I have a function $f(x) = \frac{1}{\sqrt{x}}$ on $[0, \pi]$ and want to find the area of the function, then the volume of the function were it revolved around the x-axis.
For the area:
$$\begin{align} A &= \int_0^\pi \frac{1}{\sqrt{x}} \, dx \\ &= \int_0^\pi \frac{1}{x^{\frac{1}{2}}} \, dx \\ &= \int_0^\pi x^{\frac{-1}{2}} \, dx \\ &= \left[ \frac{x^{\left(\frac{-1}{2}+1\right)}}{\left(\frac{-1}{2}+1\right)} \right]_0^\pi \\ &= \left[\frac{x^{\frac{1}{2}}}{\left( \frac{1}{2}\right)}\right]_0^\pi \\ &= \left[2x^{\frac{1}{2}}\right]_0^\pi \\ &= \left[2\sqrt{x}\right]_0^\pi \\ &= 2\sqrt{\pi} - 2\sqrt{0} \\ &= 2\sqrt{\pi} \end{align}$$
The area $A$ of $f(x)$ on $[0, \pi]$ is finite. Now revolving around the x-axis:
$$\begin{align} V &= \int_0^\pi \pi\left(\frac{1}{\sqrt{x}}\right)^2 \, dx \\ &= \int_0^\pi \pi\left(\frac{1^2}{\left(\sqrt{x}\right)^2}\right) \, dx \\ &= \int_0^\pi \pi\left(\frac{1}{x}\right) \, dx \\ &= \int_0^\pi \frac{\pi}{x} \, dx \\ &= \left[\pi \ln{x}\right]_0^\pi \\ &= \pi \left[\ln{x}\right]_0^\pi \\ &= \pi (\ln{\pi} - \ln{0}) \end{align}$$
Note $\ln{x}$ is undefined for $x = 0$ and complex for $x \lt 0$, thus the volume $V$ of $f(x)$ over $[0, \pi]$ is not finite.

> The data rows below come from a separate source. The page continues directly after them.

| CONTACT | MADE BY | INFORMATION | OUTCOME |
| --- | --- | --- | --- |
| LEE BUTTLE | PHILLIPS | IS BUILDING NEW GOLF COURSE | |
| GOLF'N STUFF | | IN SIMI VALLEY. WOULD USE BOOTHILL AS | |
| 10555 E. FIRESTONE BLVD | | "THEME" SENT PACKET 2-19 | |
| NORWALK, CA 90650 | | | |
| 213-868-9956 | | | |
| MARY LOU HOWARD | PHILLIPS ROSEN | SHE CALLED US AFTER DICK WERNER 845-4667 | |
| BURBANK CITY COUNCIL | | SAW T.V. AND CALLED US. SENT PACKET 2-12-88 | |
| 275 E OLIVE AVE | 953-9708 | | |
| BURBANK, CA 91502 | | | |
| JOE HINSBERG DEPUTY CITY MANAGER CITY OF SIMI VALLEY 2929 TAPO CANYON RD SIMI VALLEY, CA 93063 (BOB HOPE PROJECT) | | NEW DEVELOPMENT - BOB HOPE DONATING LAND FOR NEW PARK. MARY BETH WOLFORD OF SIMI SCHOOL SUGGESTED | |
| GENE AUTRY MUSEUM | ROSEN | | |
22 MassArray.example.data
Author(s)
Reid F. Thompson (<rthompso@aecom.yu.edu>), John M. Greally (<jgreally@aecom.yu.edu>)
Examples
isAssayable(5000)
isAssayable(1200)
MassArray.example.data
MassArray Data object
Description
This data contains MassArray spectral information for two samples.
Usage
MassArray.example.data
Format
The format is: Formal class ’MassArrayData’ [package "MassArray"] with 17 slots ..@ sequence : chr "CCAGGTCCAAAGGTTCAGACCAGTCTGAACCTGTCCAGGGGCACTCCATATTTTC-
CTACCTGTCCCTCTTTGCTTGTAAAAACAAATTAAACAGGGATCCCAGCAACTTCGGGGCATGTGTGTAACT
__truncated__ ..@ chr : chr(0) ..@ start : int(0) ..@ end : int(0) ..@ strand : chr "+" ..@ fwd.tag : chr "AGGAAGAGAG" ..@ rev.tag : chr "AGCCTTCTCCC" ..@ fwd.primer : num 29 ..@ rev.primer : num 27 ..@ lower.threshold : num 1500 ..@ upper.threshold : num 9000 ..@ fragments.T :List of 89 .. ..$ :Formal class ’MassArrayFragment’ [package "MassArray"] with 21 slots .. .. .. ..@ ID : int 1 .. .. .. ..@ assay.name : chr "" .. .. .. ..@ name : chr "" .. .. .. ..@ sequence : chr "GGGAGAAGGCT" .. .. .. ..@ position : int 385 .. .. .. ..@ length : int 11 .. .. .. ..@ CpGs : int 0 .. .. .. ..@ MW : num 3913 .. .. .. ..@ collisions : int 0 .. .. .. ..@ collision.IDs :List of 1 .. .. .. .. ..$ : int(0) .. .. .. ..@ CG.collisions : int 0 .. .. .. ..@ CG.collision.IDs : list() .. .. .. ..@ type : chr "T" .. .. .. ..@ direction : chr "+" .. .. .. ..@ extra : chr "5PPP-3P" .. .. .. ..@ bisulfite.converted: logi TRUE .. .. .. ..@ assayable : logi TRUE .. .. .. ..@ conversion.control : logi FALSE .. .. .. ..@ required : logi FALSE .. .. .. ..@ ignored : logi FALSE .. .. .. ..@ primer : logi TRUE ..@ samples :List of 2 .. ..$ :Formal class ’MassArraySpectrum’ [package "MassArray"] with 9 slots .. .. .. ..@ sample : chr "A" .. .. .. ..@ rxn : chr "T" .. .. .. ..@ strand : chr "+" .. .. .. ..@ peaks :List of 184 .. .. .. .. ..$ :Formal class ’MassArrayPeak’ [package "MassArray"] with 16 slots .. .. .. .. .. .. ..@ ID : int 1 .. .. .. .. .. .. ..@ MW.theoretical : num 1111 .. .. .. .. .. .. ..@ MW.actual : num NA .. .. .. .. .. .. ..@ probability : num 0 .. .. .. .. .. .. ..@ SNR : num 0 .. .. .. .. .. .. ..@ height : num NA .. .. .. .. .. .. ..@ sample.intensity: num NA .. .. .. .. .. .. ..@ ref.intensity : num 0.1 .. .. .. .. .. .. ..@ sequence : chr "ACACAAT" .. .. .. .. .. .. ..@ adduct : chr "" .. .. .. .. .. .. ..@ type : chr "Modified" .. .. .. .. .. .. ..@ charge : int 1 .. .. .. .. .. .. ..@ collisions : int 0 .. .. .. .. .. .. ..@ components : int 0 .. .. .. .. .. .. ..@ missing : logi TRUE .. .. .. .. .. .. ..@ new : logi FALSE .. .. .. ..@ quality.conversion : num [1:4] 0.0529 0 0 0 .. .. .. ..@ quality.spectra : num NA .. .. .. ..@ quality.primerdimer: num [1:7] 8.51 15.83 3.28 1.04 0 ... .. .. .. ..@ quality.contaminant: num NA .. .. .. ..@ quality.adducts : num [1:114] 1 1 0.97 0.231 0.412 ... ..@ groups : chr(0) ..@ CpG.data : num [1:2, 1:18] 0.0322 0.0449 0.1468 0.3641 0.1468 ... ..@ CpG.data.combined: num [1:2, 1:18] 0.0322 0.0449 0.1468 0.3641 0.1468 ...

How can an area of a function be finite, yet the volume of the same function rotated around an axis be infinite/undefined? Is this a quirk of the mathematics or I haven't yet learned how to find the volume of shapes like this? I don't know if the mathematics here is definitive or it's undefined as a consequence of my (lack of) knowledge.
When you integrate to compute the volume of the solid of revolution, you are integrating the square of the function. It turns out that $\frac 1{\sqrt x}$ is not square integrable, and the integral diverges to $+\infty$. Any function that is integrable but not square integrable will give finite area but infinite volume.